DeepDepth

Generated Depth (depth displaced with RGB overlay)
Generated Depth (used to displace a 3D mesh)
Generated Depth (initial small model)
RGB Input (Kinect Camera)
Ground Truth (Kinect Camera)
GIF
Initial Model Training over 1000 Epocs

Inspiration

We are both AI and self-driving car researchers at Brown University. We are especially passionate about making autonomous cars and robots more accessible through applying intelligent software to "dumb" and inexpensive sensors

What it does

DeepDepth is a deep learning algorithm that can turn any 2D image into a 3D scene by predicting depth information from standard camera data.

How we built it

We used the NYU Depth V2 dataset which consists of video frames of various rooms captured using the Kinect. It includes RGB data, Depth data, and accelerometer data. We didn't use the accelerometer data for this project.

To learn the depth-prediction task, we constructed our own architecture for a fully-convolutional network using Baidu's PaddlePaddle deep learning framework.

Challenges we ran into

Neither of us had worked with PaddlePaddle before so there was a pretty step learning curve to get acquainted with a new deep learning framework. We also ran into a lot of issue with image formats and pixel values when working with the NYU V2 Depth dataset. Lastly as with all things deep learning, we spent a significant amount of time tuning our architecture and its various parameters.

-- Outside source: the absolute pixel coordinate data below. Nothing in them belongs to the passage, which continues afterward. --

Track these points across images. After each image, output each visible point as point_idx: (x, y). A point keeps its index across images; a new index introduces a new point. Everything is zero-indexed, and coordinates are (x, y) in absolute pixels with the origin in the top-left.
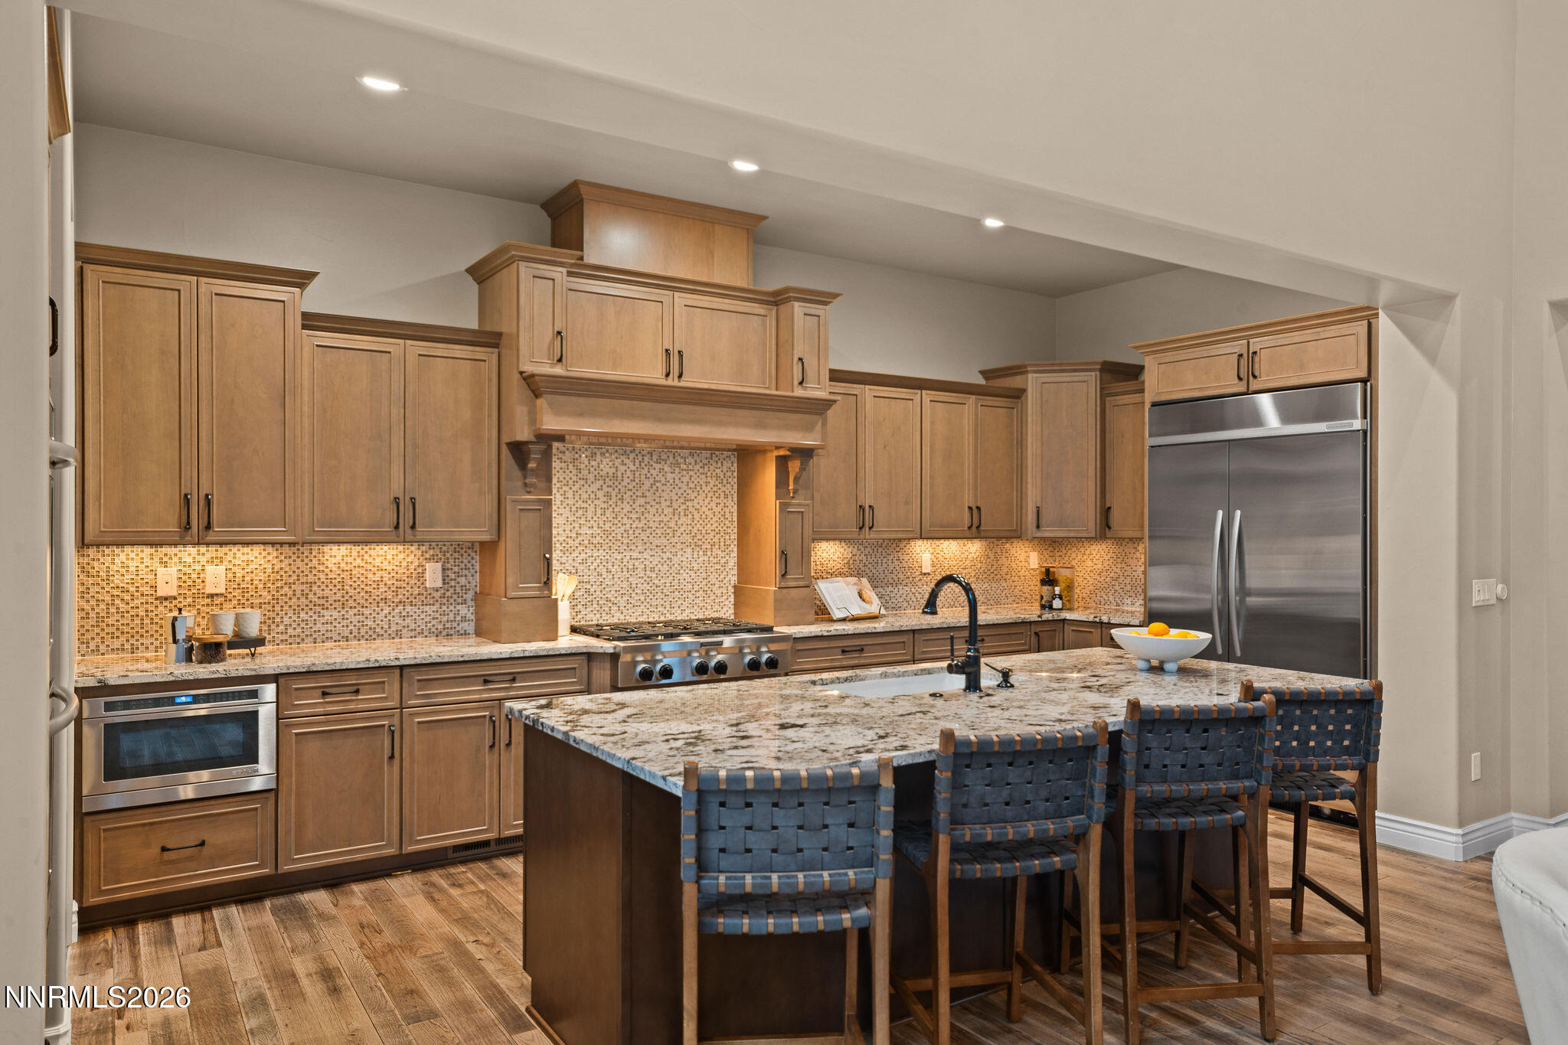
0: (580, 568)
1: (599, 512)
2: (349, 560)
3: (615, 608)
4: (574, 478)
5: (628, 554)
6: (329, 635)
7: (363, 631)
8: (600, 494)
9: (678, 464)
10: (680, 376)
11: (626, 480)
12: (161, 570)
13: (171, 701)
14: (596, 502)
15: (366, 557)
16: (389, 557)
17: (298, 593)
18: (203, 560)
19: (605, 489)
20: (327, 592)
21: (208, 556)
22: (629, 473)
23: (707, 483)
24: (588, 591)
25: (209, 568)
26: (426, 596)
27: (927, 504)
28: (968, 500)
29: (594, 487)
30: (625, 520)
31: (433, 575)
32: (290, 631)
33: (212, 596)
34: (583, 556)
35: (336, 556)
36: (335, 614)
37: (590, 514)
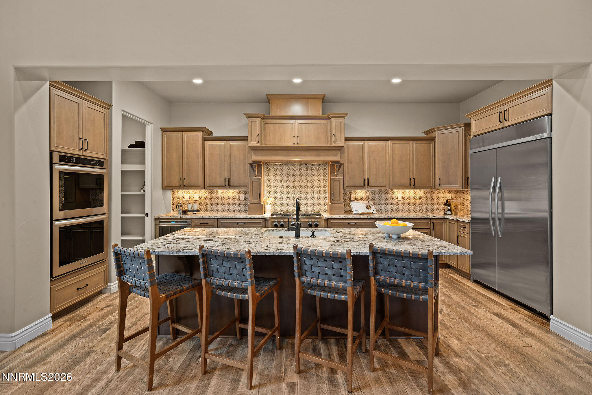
0: (280, 196)
1: (285, 181)
2: (223, 193)
3: (290, 207)
4: (278, 173)
5: (294, 193)
6: (219, 211)
7: (226, 210)
8: (285, 177)
9: (309, 168)
10: (298, 143)
11: (293, 173)
12: (186, 195)
13: (171, 222)
14: (284, 179)
15: (227, 193)
16: (232, 193)
17: (212, 201)
18: (194, 193)
19: (287, 175)
20: (218, 201)
21: (195, 192)
22: (294, 171)
23: (318, 173)
24: (282, 203)
25: (195, 195)
26: (240, 202)
27: (391, 178)
28: (410, 176)
29: (284, 175)
30: (293, 184)
31: (242, 197)
32: (211, 209)
33: (195, 201)
34: (281, 193)
35: (220, 193)
36: (220, 206)
37: (283, 182)
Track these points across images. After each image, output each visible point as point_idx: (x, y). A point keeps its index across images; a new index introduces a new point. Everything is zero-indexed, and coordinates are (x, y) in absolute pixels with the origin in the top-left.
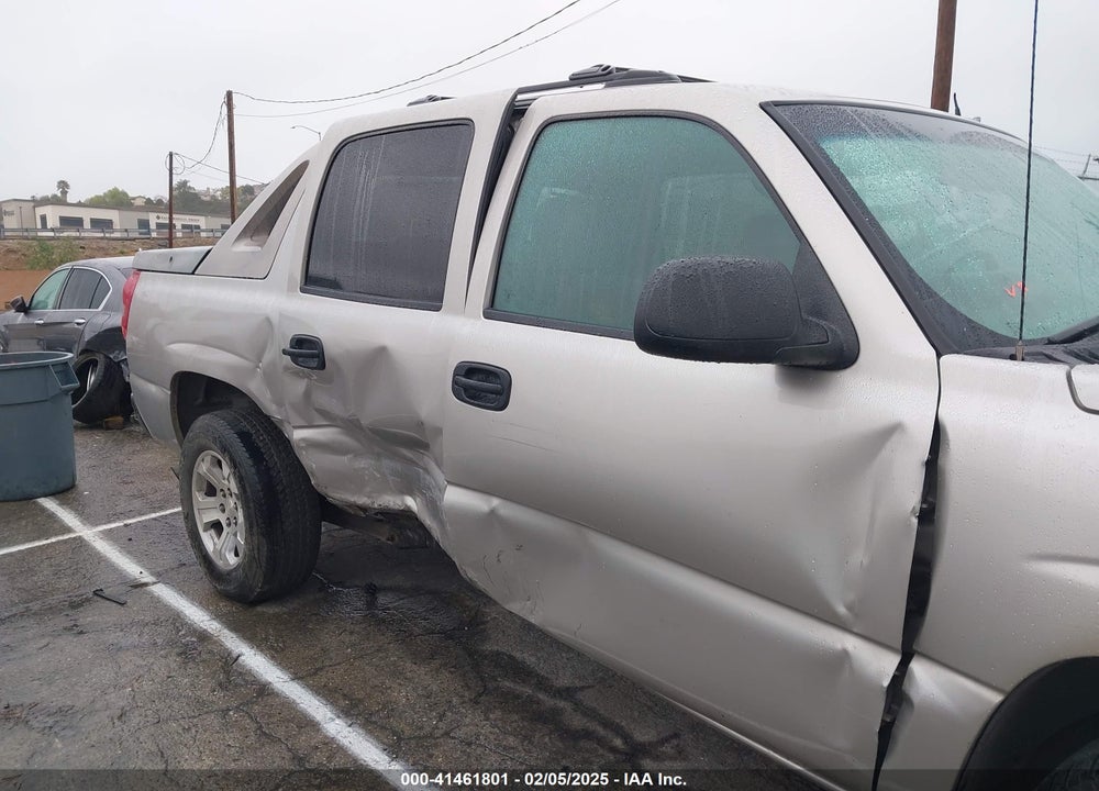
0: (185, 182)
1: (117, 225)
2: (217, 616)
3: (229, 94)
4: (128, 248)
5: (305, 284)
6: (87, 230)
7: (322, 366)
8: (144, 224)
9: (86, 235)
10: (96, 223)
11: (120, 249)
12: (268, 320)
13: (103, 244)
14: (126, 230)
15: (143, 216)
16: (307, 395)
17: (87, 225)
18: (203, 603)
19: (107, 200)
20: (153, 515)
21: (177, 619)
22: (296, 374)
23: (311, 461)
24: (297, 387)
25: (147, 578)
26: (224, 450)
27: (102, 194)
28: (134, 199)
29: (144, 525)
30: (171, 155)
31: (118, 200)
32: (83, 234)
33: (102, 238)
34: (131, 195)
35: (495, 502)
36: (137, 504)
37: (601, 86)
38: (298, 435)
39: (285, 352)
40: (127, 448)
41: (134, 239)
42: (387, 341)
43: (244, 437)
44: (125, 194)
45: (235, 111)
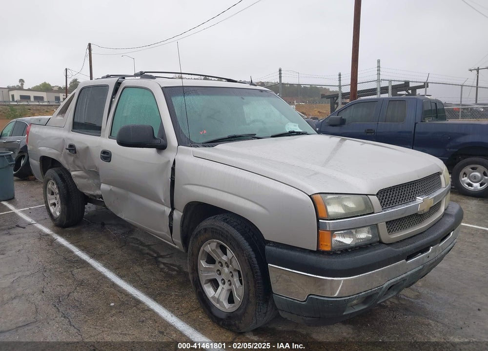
0: (76, 80)
1: (45, 99)
2: (53, 231)
3: (90, 45)
4: (49, 109)
5: (73, 129)
6: (32, 102)
7: (76, 153)
8: (58, 99)
9: (32, 103)
10: (36, 98)
11: (46, 110)
12: (64, 140)
13: (39, 108)
14: (49, 102)
15: (57, 95)
16: (74, 161)
17: (32, 99)
18: (49, 228)
19: (41, 87)
20: (40, 206)
21: (40, 231)
22: (70, 155)
23: (77, 181)
24: (71, 159)
25: (34, 222)
26: (54, 179)
27: (39, 85)
28: (53, 87)
29: (36, 209)
30: (66, 69)
31: (46, 88)
32: (30, 103)
33: (38, 105)
34: (52, 85)
35: (111, 187)
36: (35, 203)
37: (140, 77)
38: (73, 173)
39: (68, 149)
40: (35, 187)
41: (52, 106)
42: (89, 145)
43: (60, 176)
44: (49, 85)
45: (92, 52)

Accomplishments that we're proud of

We are proud to have been able to get something up and running in a completely new framework in under 24 hours. Its always amazing when you finally see the training error start to drop.

What we learned

We learned how to use PaddlePaddle to construct deep learning architecture as well as how to deploy it to an AWS cluster. Also far too much about the numerous image format that are in existence.

What's next for DeepDepth

Given more time we would love to have a live demo that works with the web camera in your computer. We believe that the ability to derive depth information from 2D image data would have numerous industrial applications from self-driving cars to 3D movies.